Mistrzowie Polski ulegli na własnym boisku holenderskiemu zespołowi 0:3. Przed tygodniem przegrali 0:1, również po bramce Milika
- Nie czuję się bohaterem. Dla mnie najważniejsze jest, że gramy dalej. To był jeden z naszych celów i cieszymy się, że go zrealizowaliśmy. Na pewno to nie były najłatwiejsze gole w mojej karierze. Na pewno zdarzały się łatwiejsze – przyznał wychowanek Rozwoju Katowice, który w sobotę będzie obchodził 21. urodziny.
Przy pierwszym trafieniu Łukasz Broź i Jakub Rzeźniczak nie atakowali napastnika reprezentacji Polski, dzięki czemu ten mógł podbiec z piłką do pola karnego i oddać strzał, który zaskoczył Dusana Kuciaka.
- Legioniści zostawiali nam zbyt dużo wolnego miejsca w środku pola i mogłem spokojnie obracać się z piłkę. Przy pierwszym golu popełnili błędy, ale to nie moja sprawa. Moja druga bramka to również zasługa kolegi z zespołu, który mi doskonale podał, a ja to wykorzystałem – ocenił.
Spotkanie rozegrane zostało bez udziału kibiców, którzy jednak zebrali się pod stadionem i tam prowadzili doping.

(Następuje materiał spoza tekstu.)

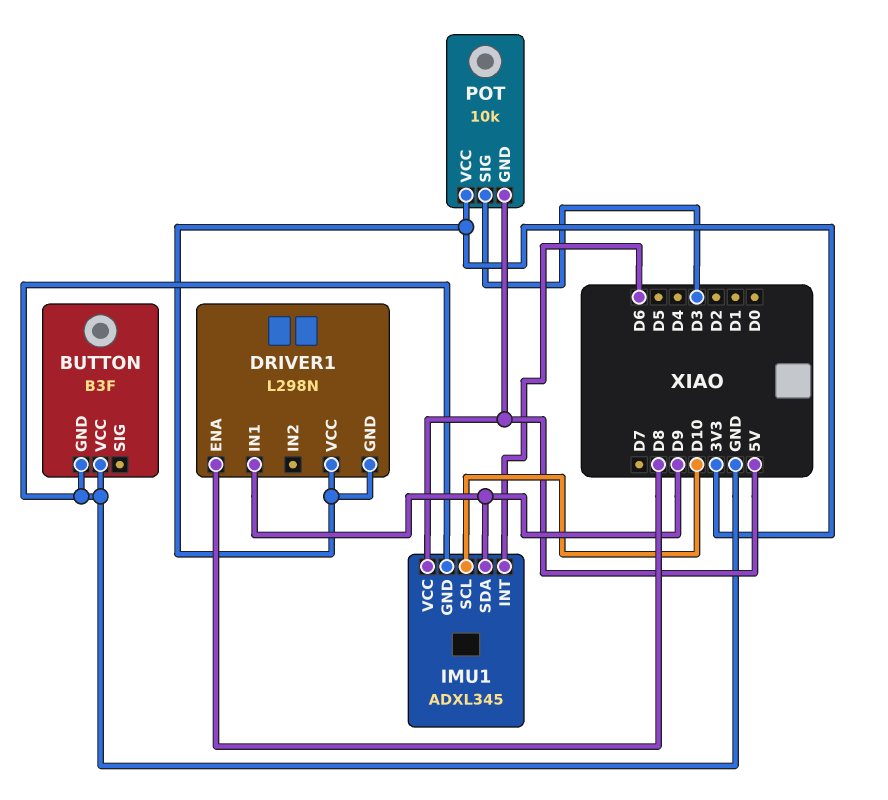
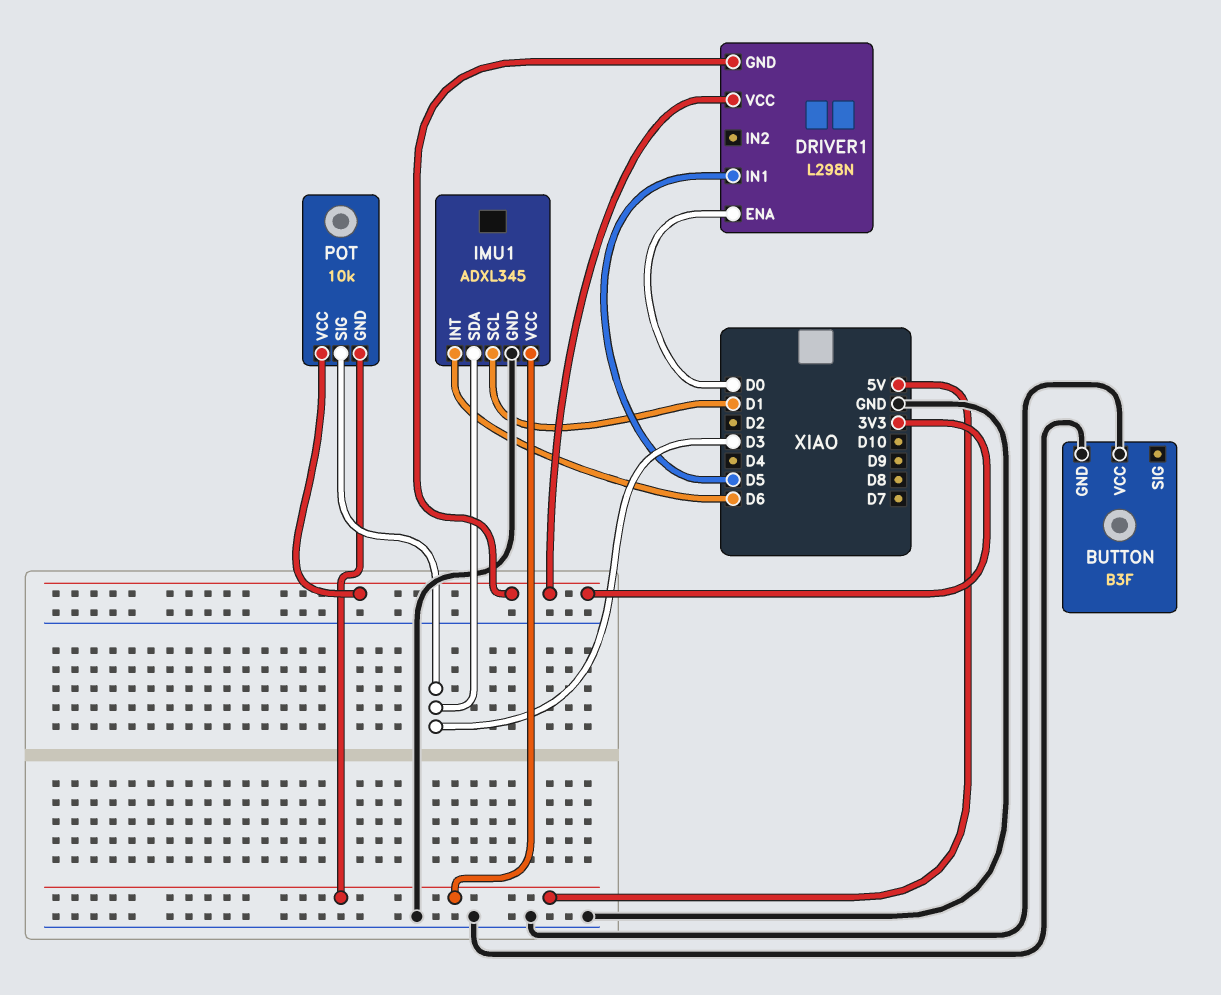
DRIVER1 pin ENA: D8 -> D0
DRIVER1 pin IN1: D9 -> D5
IMU1 pin SCL: D10 -> D1
IMU1 pin SDA: D9 -> D3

- Dziwnie się czuliśmy, kiedy wyszliśmy na rozgrzewkę. Atmosfera była nieco piknikowa. W pierwszej połowie ustawiliśmy sobie mecz i druga część była już bez większych emocji. Byliśmy zdecydowanie lepszym zespołem. Można gdybać, co by się stało, gdyby w Amsterdamie był remis. Natomiast finał LE na Stadionie Narodowym w Warszawie jest jednym z moich marzeń – zakończył Milik.